Hola amigos; fíjense que pocas veces comento sobre las escoltas de bandera, ahora me anime a expresar mi punto de vista sobre este evento que bien pudiera ser formativo o no, depende como se le vea, lo que si es una realidad es la importancia con la que los niños o mejor dicho niñas ya que siempre son mujeres las que integran una escolta de bandera desde primaria, motivos pueden ser muchas pero una realidad; quizá sea discriminatorio hacia los hombres, que después comentare. Lo que me alentó a dar mi punto de vista sobre los concursos y que al parecer se van a volver a realizar; fue la opinión que diera una compañera en días pasados en un curso de actualización, refiriéndose en especial a nuestra escuela que lleva 16 años consecutivos obteniendo el primer lugar, el veredicto que nos da; no es precisamente de reconocimiento sino mas bien de frustración, en la que utiliza la descalificación, situación que en verdad me preocupa por aquello de que somos formadores de futuros ciudadanos, que desde luego, no tenemos por que trasmitir nuestros prejuicios a los niños o alumnos.

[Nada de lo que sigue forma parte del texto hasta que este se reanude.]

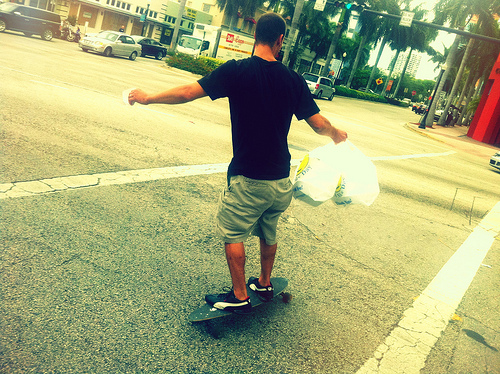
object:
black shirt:
[195, 55, 320, 188]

Ser instructor es una pasión que de verdad me apasiona, quiero ser sincero nunca me ha interesado obtener un primer lugar mas bien, mi objetivo es el de formar personas que lleven la pasión por México, que conduscan y cuiden nuestro labaro patrio con gallardía y patriotismo, quiza por que no estoy de acuerdo en el fondo de que se use nuestra bandera para ver quien marcha mejor, que al fin eso es subjetivo lo importante es el respeto que tengamos por nuestra bandera y por nuestro pais
Me inicie en esto de las escoltas de bandera, por los años setentas en mi querido internado de Tónachi como siempre le dijimos desde el sexto grado, sin duda mi primer maestro fue el Profr. Toño Bustillos, ya en secundaria tuve el honor de pertenecer a la escolta de Bandera teniendo como instructora a una gran Maestra de Educación Fisica Margarita Lincon voy a decir allá por 1973 en la Tecnológica Agropecuaria de Salaices Chih., claro por supuesto en la Normal Rural de Atequiza, Jal, donde me dieron ese honor y el de desfilar como integrante de la escolta en la preciosa ciudad de Guadalajara. Hasta nuestros días me a entusiasmado ser instructor.
Con esto quiero comentar que nunca he iniciado un ciclo escolar con la ansia de volver a ganar un concurso, pero si con la pasion de volver a entrenar una escolta y de ser mejor.
Al recibir el comentario, creo que me dejo con cierto grado de frustación, quizá por encontrarnos con un dictamen en el que interesa unicamente la vanidad personal, utilizando la descalificacion como medio de formación en nuestros alumnos, creo que bajo este esquema es todavía doblemente mayor el daño que ocasiona un concurso sea de lo que sea.
Quiero expresar que jamas ha sido mi preocupación perder un evento de esta naturaleza, el motivo es tan sencillo me párese que se aprende mas de las derrotas que de los triunfos y eso de verdad es mas valioso, tengan por seguro que mi obsesión y preocupación es que mis alumnos disfruten, si no lo logro a eso si le puedo llamar fracaso.